◆ **Source data**
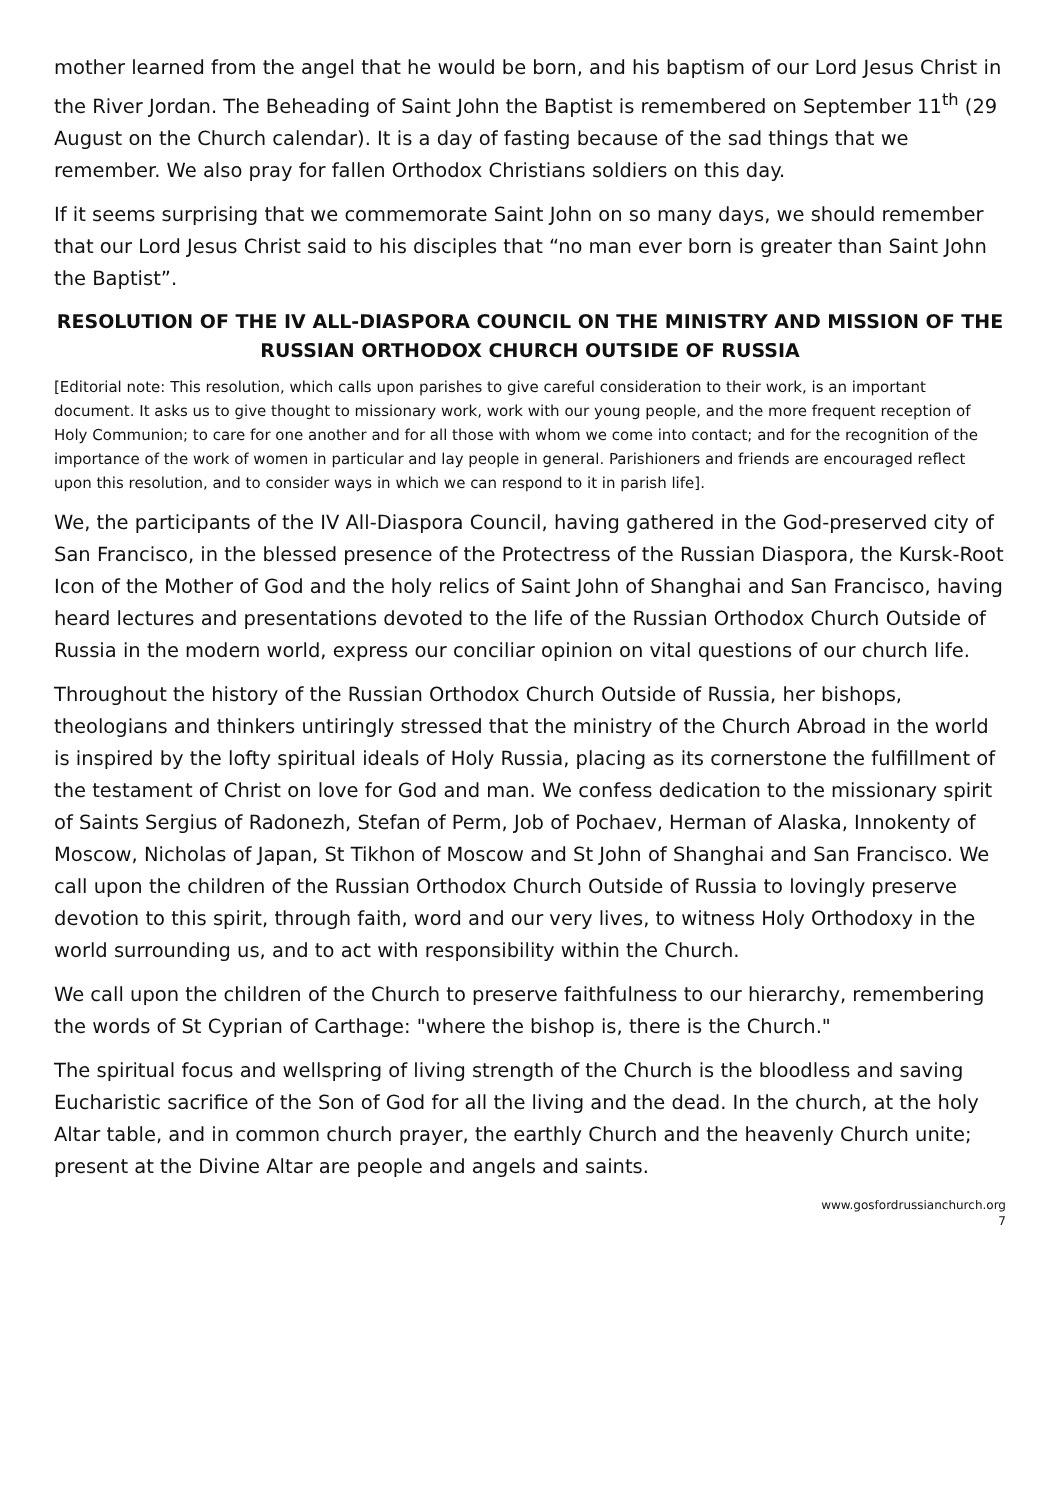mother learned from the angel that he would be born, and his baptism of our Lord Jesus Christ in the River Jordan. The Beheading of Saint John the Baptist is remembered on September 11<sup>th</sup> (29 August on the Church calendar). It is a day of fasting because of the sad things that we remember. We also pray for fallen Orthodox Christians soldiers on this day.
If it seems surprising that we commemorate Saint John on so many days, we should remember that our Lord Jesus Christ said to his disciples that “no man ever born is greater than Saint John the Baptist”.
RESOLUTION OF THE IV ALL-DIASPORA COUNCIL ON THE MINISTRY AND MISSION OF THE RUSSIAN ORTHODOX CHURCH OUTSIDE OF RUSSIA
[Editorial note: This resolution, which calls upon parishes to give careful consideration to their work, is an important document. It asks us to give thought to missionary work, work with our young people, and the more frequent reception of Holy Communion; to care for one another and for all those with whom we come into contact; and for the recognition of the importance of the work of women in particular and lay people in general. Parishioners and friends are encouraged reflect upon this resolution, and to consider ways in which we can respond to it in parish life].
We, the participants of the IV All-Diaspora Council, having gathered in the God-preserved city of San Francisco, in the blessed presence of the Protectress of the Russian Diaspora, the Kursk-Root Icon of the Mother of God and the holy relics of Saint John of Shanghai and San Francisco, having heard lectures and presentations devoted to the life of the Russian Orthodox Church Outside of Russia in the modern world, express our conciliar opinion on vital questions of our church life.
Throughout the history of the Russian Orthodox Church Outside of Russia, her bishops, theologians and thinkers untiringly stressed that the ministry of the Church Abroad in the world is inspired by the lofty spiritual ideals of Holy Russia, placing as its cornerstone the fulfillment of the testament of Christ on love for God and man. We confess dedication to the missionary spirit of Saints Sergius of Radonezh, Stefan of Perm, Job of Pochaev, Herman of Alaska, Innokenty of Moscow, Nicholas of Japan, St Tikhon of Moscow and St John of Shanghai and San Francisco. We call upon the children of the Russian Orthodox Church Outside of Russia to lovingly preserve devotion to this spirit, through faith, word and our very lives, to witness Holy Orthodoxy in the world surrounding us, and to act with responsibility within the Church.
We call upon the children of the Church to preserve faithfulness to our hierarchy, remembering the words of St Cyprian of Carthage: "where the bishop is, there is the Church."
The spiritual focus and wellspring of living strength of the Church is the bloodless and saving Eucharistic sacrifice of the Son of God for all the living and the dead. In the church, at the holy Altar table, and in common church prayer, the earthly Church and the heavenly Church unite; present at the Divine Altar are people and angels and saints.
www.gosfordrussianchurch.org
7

◆ **Work instructions**
Could you transcribe every entry exactly, leaving out the pictures?

◆ **Answer**
mother learned from the angel that he would be born, and his baptism of our Lord Jesus Christ in the River Jordan. The Beheading of Saint John the Baptist is remembered on September 11<sup>th</sup> (29 August on the Church calendar). It is a day of fasting because of the sad things that we remember. We also pray for fallen Orthodox Christians soldiers on this day.
If it seems surprising that we commemorate Saint John on so many days, we should remember that our Lord Jesus Christ said to his disciples that “no man ever born is greater than Saint John the Baptist”.
RESOLUTION OF THE IV ALL-DIASPORA COUNCIL ON THE MINISTRY AND MISSION OF THE RUSSIAN ORTHODOX CHURCH OUTSIDE OF RUSSIA
[Editorial note: This resolution, which calls upon parishes to give careful consideration to their work, is an important document. It asks us to give thought to missionary work, work with our young people, and the more frequent reception of Holy Communion; to care for one another and for all those with whom we come into contact; and for the recognition of the importance of the work of women in particular and lay people in general. Parishioners and friends are encouraged reflect upon this resolution, and to consider ways in which we can respond to it in parish life].
We, the participants of the IV All-Diaspora Council, having gathered in the God-preserved city of San Francisco, in the blessed presence of the Protectress of the Russian Diaspora, the Kursk-Root Icon of the Mother of God and the holy relics of Saint John of Shanghai and San Francisco, having heard lectures and presentations devoted to the life of the Russian Orthodox Church Outside of Russia in the modern world, express our conciliar opinion on vital questions of our church life.
Throughout the history of the Russian Orthodox Church Outside of Russia, her bishops, theologians and thinkers untiringly stressed that the ministry of the Church Abroad in the world is inspired by the lofty spiritual ideals of Holy Russia, placing as its cornerstone the fulfillment of the testament of Christ on love for God and man. We confess dedication to the missionary spirit of Saints Sergius of Radonezh, Stefan of Perm, Job of Pochaev, Herman of Alaska, Innokenty of Moscow, Nicholas of Japan, St Tikhon of Moscow and St John of Shanghai and San Francisco. We call upon the children of the Russian Orthodox Church Outside of Russia to lovingly preserve devotion to this spirit, through faith, word and our very lives, to witness Holy Orthodoxy in the world surrounding us, and to act with responsibility within the Church.
We call upon the children of the Church to preserve faithfulness to our hierarchy, remembering the words of St Cyprian of Carthage: "where the bishop is, there is the Church."
The spiritual focus and wellspring of living strength of the Church is the bloodless and saving Eucharistic sacrifice of the Son of God for all the living and the dead. In the church, at the holy Altar table, and in common church prayer, the earthly Church and the heavenly Church unite; present at the Divine Altar are people and angels and saints.
www.gosfordrussianchurch.org
7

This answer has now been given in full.